» Aim of the exercise: Go through the records and show each line where the word "left" occurs.

Dataset items
_ _ _ _ _
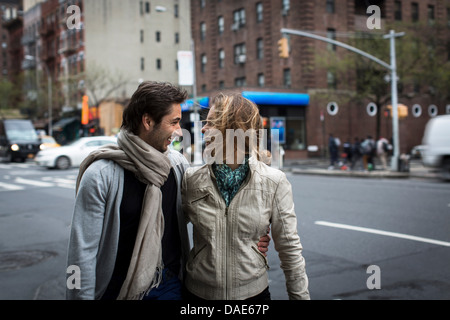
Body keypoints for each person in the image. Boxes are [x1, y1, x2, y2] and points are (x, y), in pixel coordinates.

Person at [65, 81, 273, 300]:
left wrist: (252, 235)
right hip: (118, 290)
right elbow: (81, 253)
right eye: (173, 123)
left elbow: (209, 212)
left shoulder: (177, 165)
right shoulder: (101, 174)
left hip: (171, 284)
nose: (179, 132)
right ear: (147, 121)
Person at [181, 93, 310, 300]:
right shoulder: (191, 179)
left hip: (253, 295)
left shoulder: (274, 182)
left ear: (235, 131)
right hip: (197, 295)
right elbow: (169, 234)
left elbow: (290, 250)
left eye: (212, 123)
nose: (203, 129)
_ _ _ _ _
» Result of the task:
left wrist: (252, 235)
left elbow: (209, 212)
left shoulder: (177, 165)
left hip: (171, 284)
left hip: (253, 295)
left shoulder: (274, 182)
left ear: (235, 131)
left elbow: (290, 250)
left eye: (212, 123)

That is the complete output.